Referring to Figure 9 an alternative embodiment is depicted which is intended for the replacement market. In the embodiment of Figure 9, the identical outer member 30 is utilized. A plate-like sealing membrane or member 75 has a shape that matches the shape of the outer member 30 and in the embodiment shown is somewhat thinner. Adhesive 65 between the sealing member 75 and the outer member 30 permanently attach the two to provide hermetically sealed cavities 40 and 50 in the same manner as described with respect to the first embodiment. A cobbler would have a supply of the sole-and-heel structures to repair shoes in the usual way. The exposed surface of such structure would be attached in any number of ways to the existing mid sole of a shoe brought in for repair. The cobbler need not be concerned with insuring a hermetic seal because that is already provided in the product itself.
What has been described therefore, is improved sole-and-heel structure with molded-in bulges defining cavities that are hermetically sealed.

Claims

1. Sole-and-heel structure for a shoe or the like, comprising an elongated, molded, one-piece resilient outer member (30) including a sole portion (31) and a heel portion (32) said outer member having interior (33) and exterior (34) surfaces, said outer member (30) having a construction to be highly wear resistant to enable said exterior surface to contact the pavement or the like during use, a heel bulge (36) molded into said heel portion (32) and projecting from said exterior surface (34), a sole bulge (35) molded into said sole portion (31) and projecting from said exterior surface (34), said heel and sole bulges respectively defining heel and sole cavities (50, 40) opening at said interior surface (33), a restricted passageway (60) molded into said outer member between said heel and sole cavities and opening to said interior surface, (33), a sealing member (22, 75) having a shape that matches the shape of said outer member (30), said sealing member being impermeable to air and having a sealing surface, and adhesive means (65) between said sealing surface and said interior surface (33) for hermetically attaching said sealing member (22, 75) to said outer member (30), whereby air at atmospheric pressure is permanently located in the space jointly defined by said passageay (60) and said cavities (40,50) whereby at rest a foot on said sole-and-heel structure is cushioned comfortably on the air in said cavities (40, 50), and in moving such air alternates through said passageway (60) betwen said heel and sole cavities (40, 50) so as to provide shock absorption and an alternate lifting effect by said bulges (35, 36) which provide forward thrust both in said heel portion and said sole portion that facilitates moving.

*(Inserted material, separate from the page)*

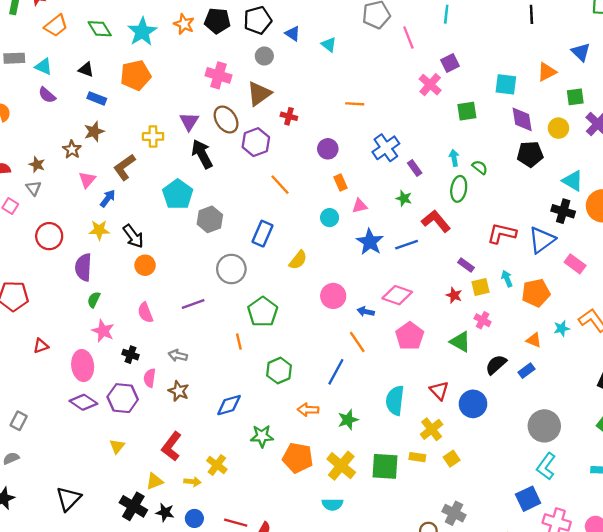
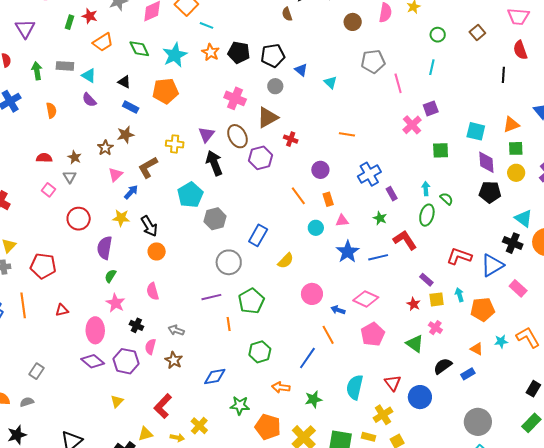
green square: (575, 97) -> (516, 148), moved
orange line: (280, 185) -> (298, 196), moved
purple line: (193, 304) -> (211, 297), moved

2. The sole-and-heel structure of claim 1, wherein said outer member has no more than one heel bulge (36) and associated heel cavity (50) and no more than one sole bulge (35) and associated sole bulge cavity (40).

3. The sole-and-heel structure of claim 1 or 2, wherein said heel bulge and said heel cavity are U-shaped having two side legs (37) for lateral stability and a bight (38) away from said sole portion.

4. The sole-and-heel structure of claim 1, ? or 3, wherein each of said cavities (40, 50) is undercut in the region of said interior surface.

5. The sole-and-heel structure of any of claims 1 to 4, wherein said sole bulge and said sole bulge cavity are elongated and located slightly behind the metatarsal area of a foot to be housed in the shoe.

6. The sole-and-heel structure of any of claims 1 to 5, wherein said sealing and outer members are composed of rubber.

7. The sole-and-heel structure of any of claims 1 to 6, wherein the volume of each of said cavities (40,50) is substantially the same.

8. The sole-and-heel structure of any of claims 1 to 7, wherein the thickness of said outer member (30) is on the order of about .318cm (.125 inch) .

9. The sole-and-heel structure of any of claims 1 to 8, wherein the thickness of said bulges is substantially the same as the thickness of said outer member.

10. The sole-and-heel structure of any of claims I to 9, wherein said sealing member (75) is platelike.